(Transcribed page contents)
- Opening Delimiter -

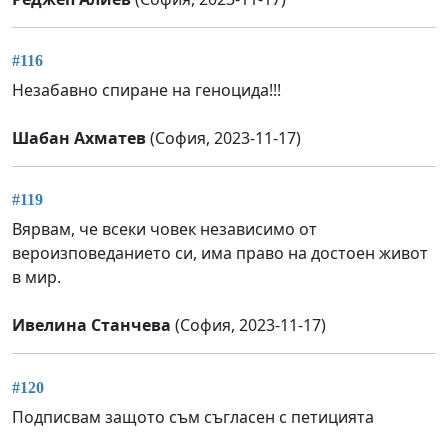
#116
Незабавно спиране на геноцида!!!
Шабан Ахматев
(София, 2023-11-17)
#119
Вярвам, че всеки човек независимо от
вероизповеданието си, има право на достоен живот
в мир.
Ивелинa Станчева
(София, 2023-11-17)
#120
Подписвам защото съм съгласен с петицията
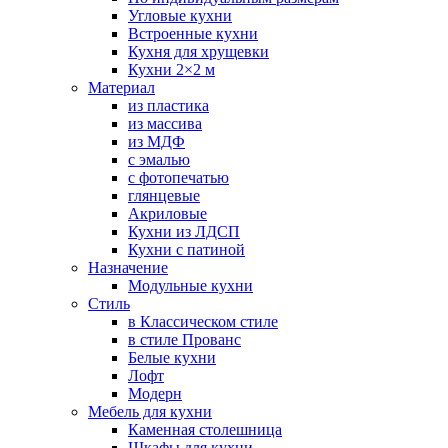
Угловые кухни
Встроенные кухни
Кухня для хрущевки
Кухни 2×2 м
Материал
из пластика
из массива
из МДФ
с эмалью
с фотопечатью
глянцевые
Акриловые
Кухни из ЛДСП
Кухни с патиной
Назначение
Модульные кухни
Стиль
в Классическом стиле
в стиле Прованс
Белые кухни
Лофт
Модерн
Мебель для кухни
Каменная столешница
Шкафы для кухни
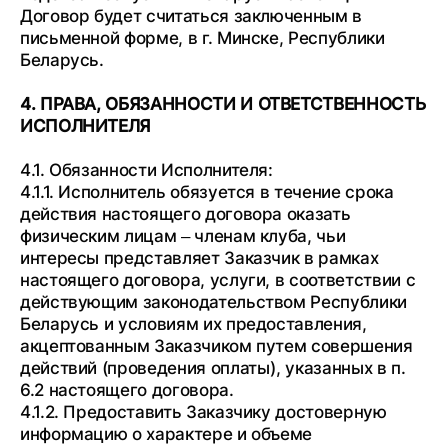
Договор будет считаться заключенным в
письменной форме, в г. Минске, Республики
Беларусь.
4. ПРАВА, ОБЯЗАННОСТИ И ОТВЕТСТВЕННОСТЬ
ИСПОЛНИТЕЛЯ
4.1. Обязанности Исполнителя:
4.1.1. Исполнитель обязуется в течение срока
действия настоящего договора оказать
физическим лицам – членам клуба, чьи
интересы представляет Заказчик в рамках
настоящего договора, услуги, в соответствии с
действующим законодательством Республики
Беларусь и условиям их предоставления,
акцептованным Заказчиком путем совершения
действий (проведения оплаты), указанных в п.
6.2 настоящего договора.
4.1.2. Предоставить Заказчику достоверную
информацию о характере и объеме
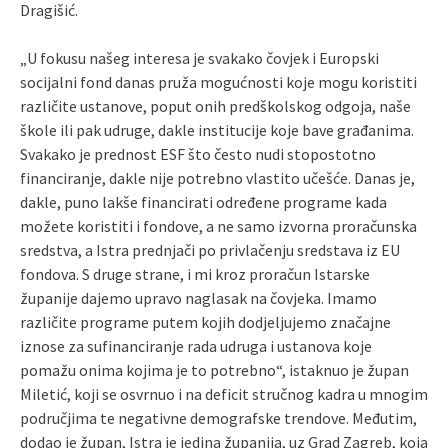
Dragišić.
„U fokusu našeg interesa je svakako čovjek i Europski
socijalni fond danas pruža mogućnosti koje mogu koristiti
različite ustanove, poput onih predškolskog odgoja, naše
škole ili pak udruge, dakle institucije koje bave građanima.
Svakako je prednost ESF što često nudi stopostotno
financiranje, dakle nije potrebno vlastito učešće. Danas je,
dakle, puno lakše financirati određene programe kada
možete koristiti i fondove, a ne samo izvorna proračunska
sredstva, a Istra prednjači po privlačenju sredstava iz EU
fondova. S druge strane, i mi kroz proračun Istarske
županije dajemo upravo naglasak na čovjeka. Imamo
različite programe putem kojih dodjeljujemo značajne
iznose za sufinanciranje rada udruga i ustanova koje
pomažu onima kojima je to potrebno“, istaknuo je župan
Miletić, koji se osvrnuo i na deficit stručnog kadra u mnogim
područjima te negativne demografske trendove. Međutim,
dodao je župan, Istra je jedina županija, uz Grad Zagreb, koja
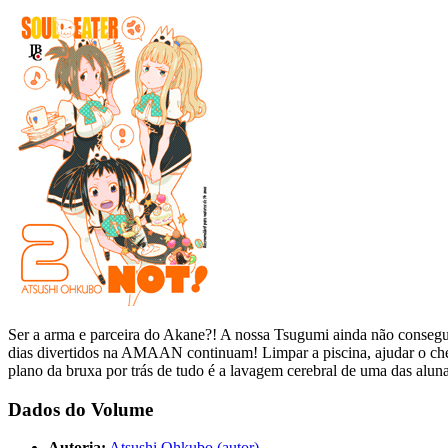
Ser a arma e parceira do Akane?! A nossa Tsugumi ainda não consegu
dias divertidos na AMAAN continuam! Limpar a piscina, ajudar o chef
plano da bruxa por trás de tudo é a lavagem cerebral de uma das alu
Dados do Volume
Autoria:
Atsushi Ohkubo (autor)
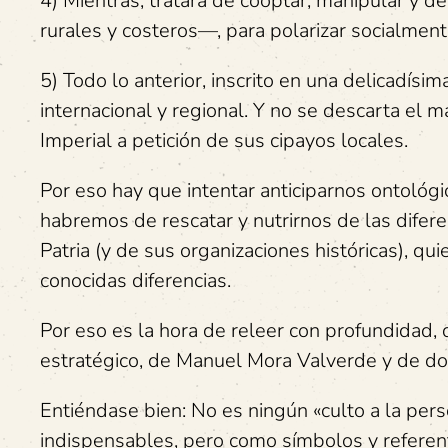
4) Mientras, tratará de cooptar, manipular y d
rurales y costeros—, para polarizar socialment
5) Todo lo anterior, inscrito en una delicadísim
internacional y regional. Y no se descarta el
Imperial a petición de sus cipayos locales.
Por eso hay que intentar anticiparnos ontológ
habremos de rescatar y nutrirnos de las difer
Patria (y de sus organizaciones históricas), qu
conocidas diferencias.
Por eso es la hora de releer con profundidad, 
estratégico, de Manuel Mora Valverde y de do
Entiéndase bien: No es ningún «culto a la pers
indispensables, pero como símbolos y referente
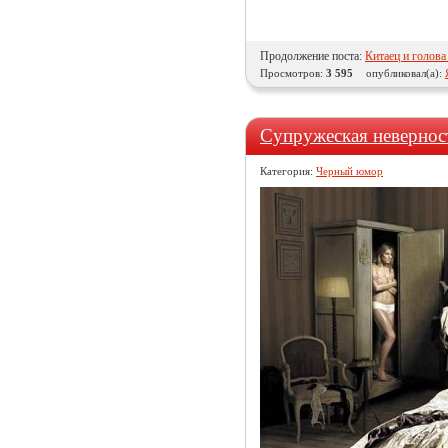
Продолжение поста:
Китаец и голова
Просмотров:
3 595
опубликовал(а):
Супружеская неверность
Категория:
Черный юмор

- Closing Delimiter -

Nothing but the lines above, starting at the line that contains "dias divertidos na" and ending at the line that contains "4) Mientras, tratará", should be given again, exactly and without the pictures.

dias divertidos na AMAAN continuam! Limpar a piscina, ajudar o chef
plano da bruxa por trás de tudo é a lavagem cerebral de uma das alu
Dados do Volume
Autoria:
Atsushi Ohkubo (autor)
4) Mientras, tratará de cooptar, manipular y d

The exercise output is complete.